_SELECTED TEXT_
-- Opening Marker --
How about: instead of nagging carefree shoppers about the impermanence of life, couldn’t the government instead focus on working out how to support the mentally ill so that they don’t do such things in the first place? It’s a tall order, yes, but perhaps in 100 years we will succeed if that’s our focus. To install stupid memorials is to miss the point, and detract from what should be our focus.

A Charles Schultz drawing.

10. Other subjects discussed:
– Mr B could not remember the details or source of a study that included an experiment: photographs of a missing boy were placed all around a shopping mall. The young boy himself stood in the mall for hours, vainly waiting to be recognised!
That prompted Uncle Pete to tell us a funny thing that happened to him: he and his wife discovered such a poster featuring Peter’s brother! Peter rang his brother to inform him that he was missing. Peter’s brother explained that he had gone missing for a couple of days after a domestic dispute, and the police had been diligent in putting up signs!

– Mr B gave three concrete reasons why Christians don’t truly believe in the existence of their God. (Two were supplied by his friend, Jon. Thanks, Jon!)
Was Mr B being serious? Yes, he was. Were his arguments strong? He thinks so. What are the reasons he gave? This scribe ain’t telling. Ask Mr B the next time you’re at Speakers’ Corner.

– Mirko stood on the Ladder of Knowledge and generously explained how gravity makes water. This discombobulated the poor Mr B, because he had only just got his head around Mirko’s previous claim that photosynthesis made water.
It’s good to see Mirko’s advances in science continue. If Mr B cannot keep up that’s his problem.

Here is a picture of gravity making water.

11. Nothing says “Merry Christmas” like our Facebook page. If you believe that, you will find our Archives site just as festive.



News for Speakers’ Corner, Sunday 10th December.

In News for Speakers' Corner on December 11, 2017 at 12:37 pm

‘Who are you?’ I asked the watcher in my dreams.
‘Who wants to know?’ was the reply.
Paul Broks

1.  Even before the chairs were out, Donny Dodd was keen to get cracking. For many years, Donny was a fiery speaker at Speakers’ Corner, speaking about Aboriginal affairs. He was entertaining, informative, and hard to tie down. Today, under a Morton Bay Fig tree not much older than he, he resurrected the Donny of old and spoke abut Australia’s Constitution of 2003, and the 1986 Australian Act regarding borders. Welcome back, Donny!

Donny Dodd, indigenous speaker.

2. As usual, the tireless Ray was near the kiosk out to save souls. Few evangelists are as committed. Whether or not you like Ray’s evangelistic message, you have to acknowledge his resolve.

Steve Maxwell, on the other hand, spoke about more Earthly matters: Australian politics and China. Here he is taking an undeserved break.

Cool Daddy, AKA Steve Maxwell

3. Should a synagogue be required to hire out its premises to the Nazi party for its anti-semitism rally? Should an African-American T-shirt maker be required to print one with the words, “Join the KKK“?  Should a gay baker be required to bake a cake with the words, “Gays are X%#@*”?
-- Closing Marker --
Keypoint data for each instance:
-- Opening Marker --
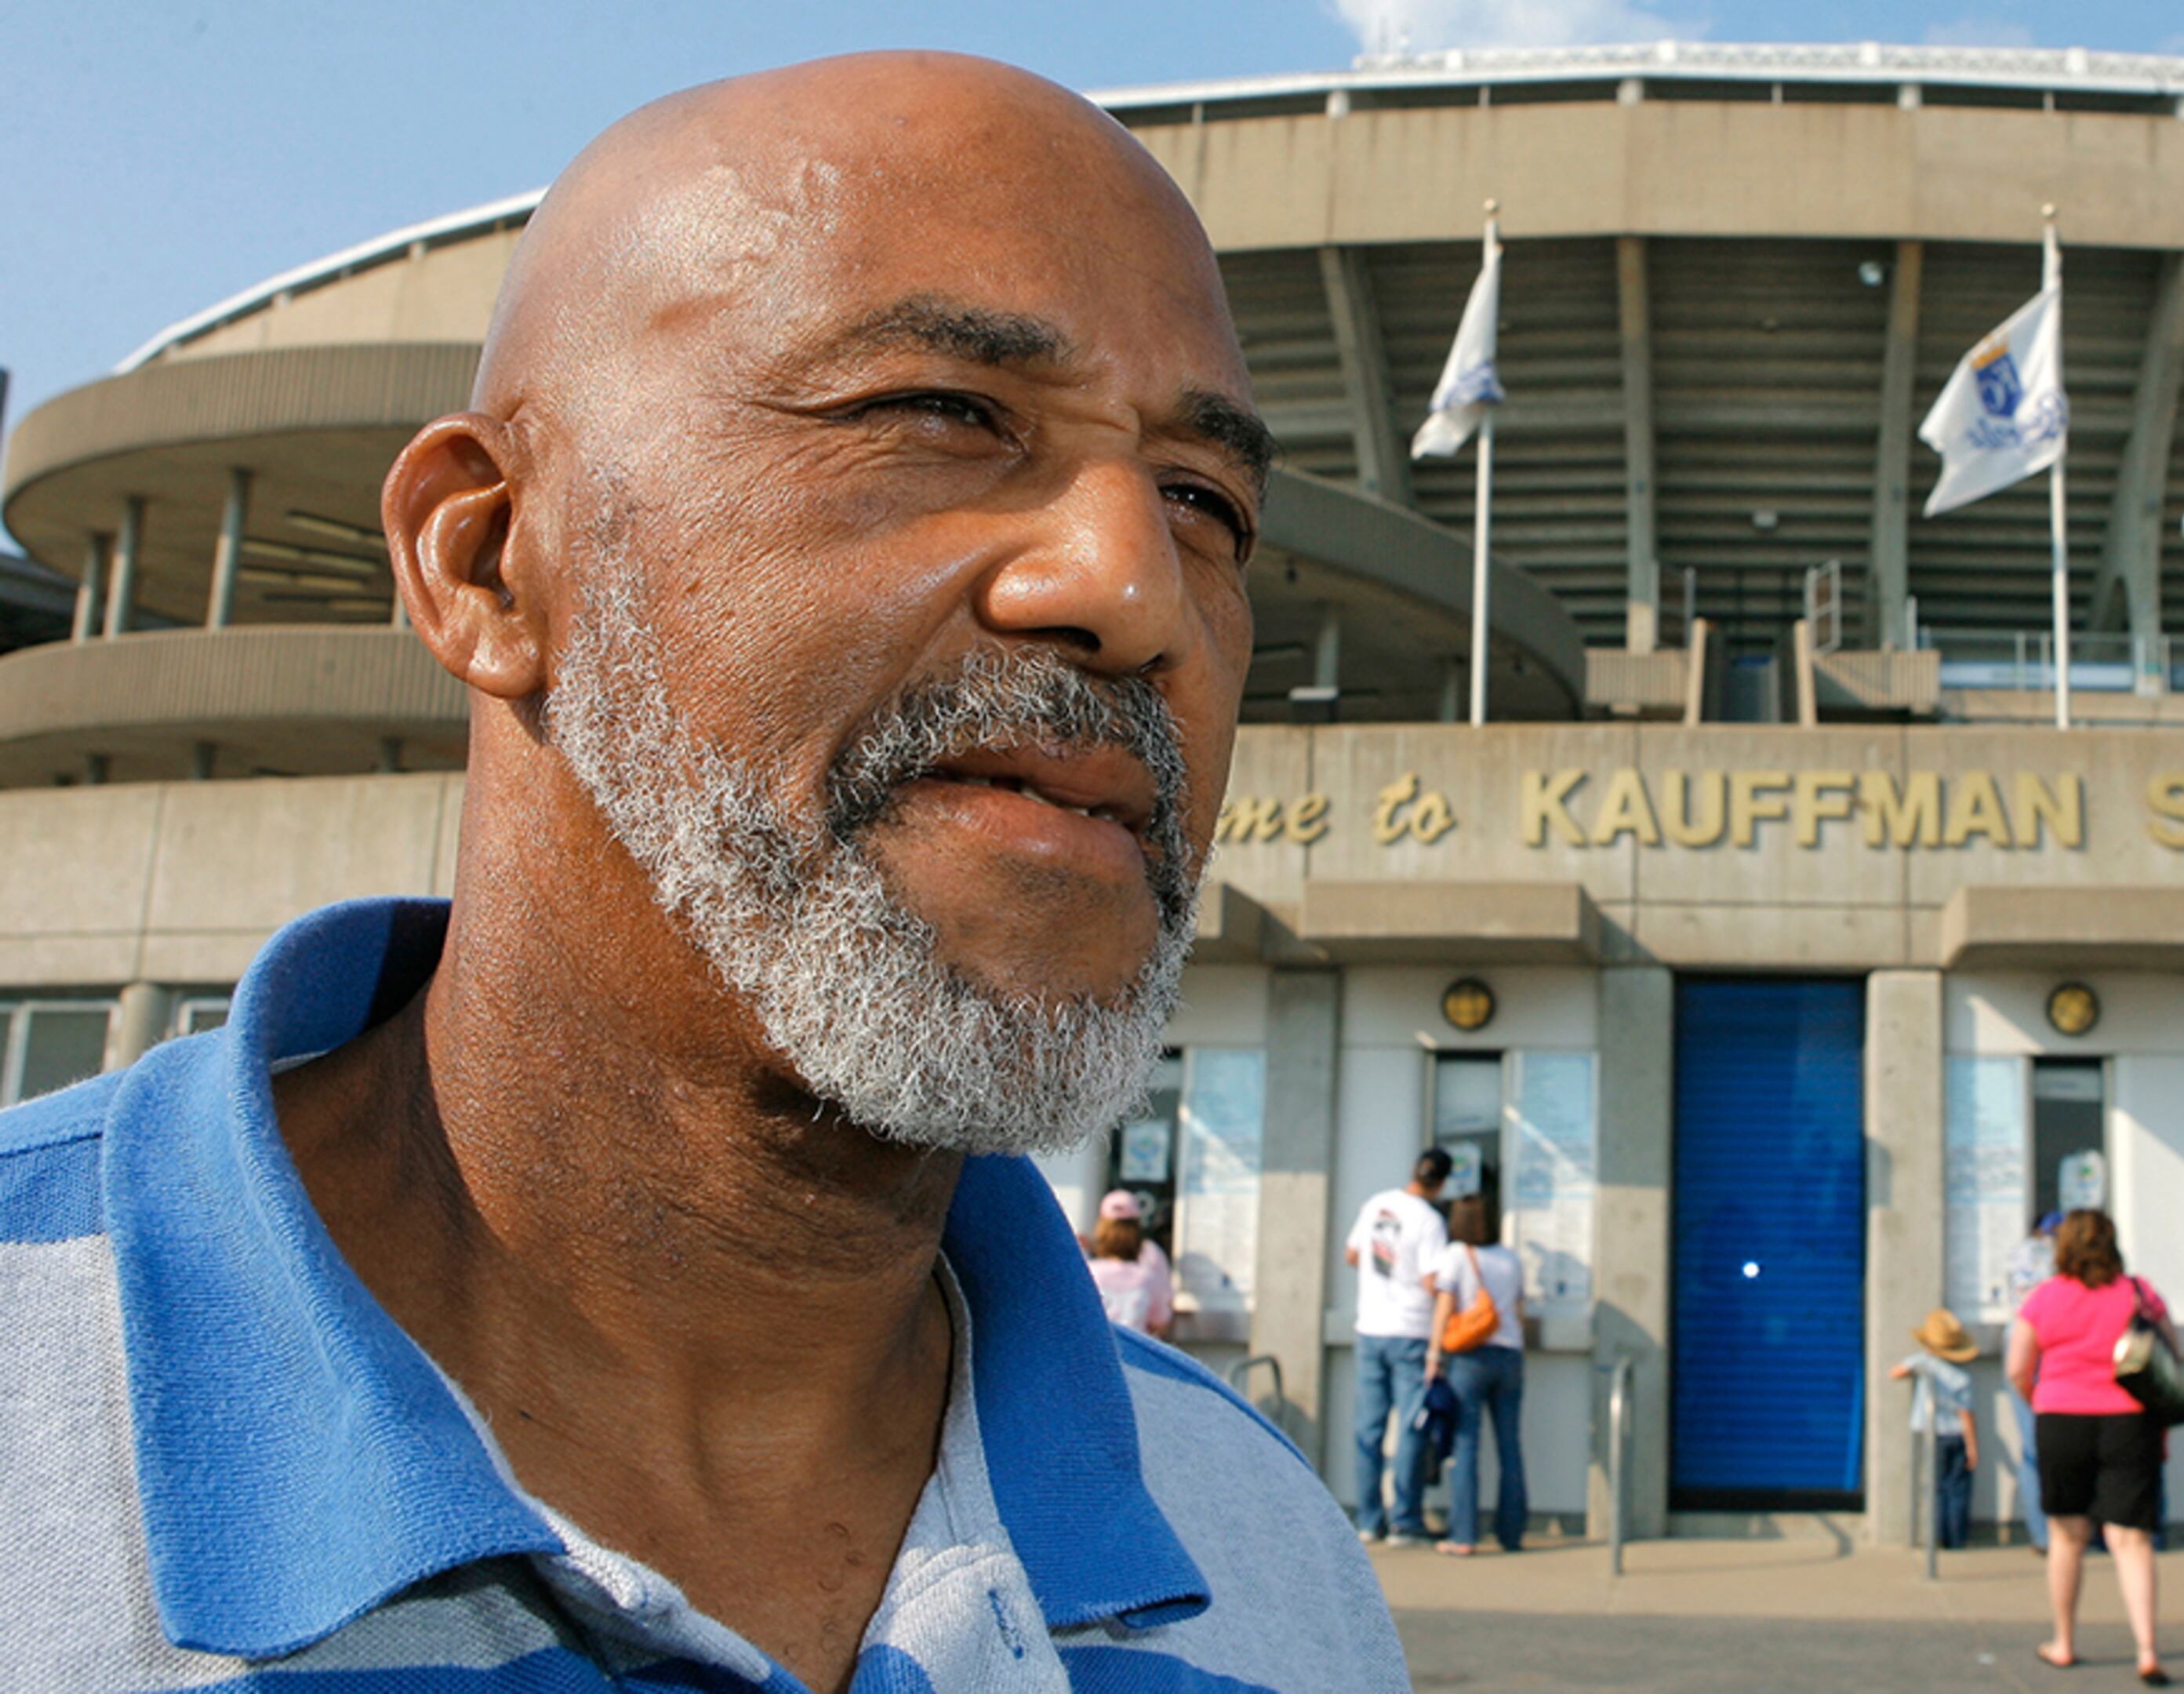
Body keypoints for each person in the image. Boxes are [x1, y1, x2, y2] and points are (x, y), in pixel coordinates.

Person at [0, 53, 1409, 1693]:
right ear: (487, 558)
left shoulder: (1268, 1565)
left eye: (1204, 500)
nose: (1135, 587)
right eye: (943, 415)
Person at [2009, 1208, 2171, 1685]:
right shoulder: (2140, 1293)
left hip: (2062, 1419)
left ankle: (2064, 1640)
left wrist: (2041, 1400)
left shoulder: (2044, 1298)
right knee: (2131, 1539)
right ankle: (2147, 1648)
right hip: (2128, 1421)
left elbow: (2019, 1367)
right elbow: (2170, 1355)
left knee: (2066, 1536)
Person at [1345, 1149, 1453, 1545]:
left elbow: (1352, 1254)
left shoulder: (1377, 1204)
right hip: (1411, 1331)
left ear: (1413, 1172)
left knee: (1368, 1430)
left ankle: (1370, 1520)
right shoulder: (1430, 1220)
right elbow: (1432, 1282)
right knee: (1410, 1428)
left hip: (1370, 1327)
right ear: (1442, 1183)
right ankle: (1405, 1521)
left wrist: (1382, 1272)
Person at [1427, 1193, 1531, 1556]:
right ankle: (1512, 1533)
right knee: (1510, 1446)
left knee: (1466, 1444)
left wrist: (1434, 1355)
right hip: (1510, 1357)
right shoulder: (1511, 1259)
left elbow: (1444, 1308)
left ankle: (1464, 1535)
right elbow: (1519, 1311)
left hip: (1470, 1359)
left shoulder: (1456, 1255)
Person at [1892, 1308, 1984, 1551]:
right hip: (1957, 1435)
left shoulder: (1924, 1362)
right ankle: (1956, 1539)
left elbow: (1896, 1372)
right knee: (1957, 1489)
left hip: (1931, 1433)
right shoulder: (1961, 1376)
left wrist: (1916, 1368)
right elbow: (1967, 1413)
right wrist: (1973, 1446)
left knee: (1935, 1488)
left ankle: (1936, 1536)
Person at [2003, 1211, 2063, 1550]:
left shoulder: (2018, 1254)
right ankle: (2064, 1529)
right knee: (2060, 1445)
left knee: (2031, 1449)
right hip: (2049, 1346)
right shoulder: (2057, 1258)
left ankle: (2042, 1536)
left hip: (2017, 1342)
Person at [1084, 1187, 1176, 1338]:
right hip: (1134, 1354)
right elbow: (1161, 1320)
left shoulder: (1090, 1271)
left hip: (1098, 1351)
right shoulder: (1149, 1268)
-- Closing Marker --
_TASK BRIEF_
Answer these questions from the Speakers' Corner news text.
1. Who supplied two of Mr B's three reasons?
2. What did Mirko claim made water before he claimed gravity did?
3. For many years, what subject did Donny Dodd speak about at Speakers' Corner?

_TASK OUTPUT_
1. His friend, Jon.
2. Photosynthesis.
3. Aboriginal affairs.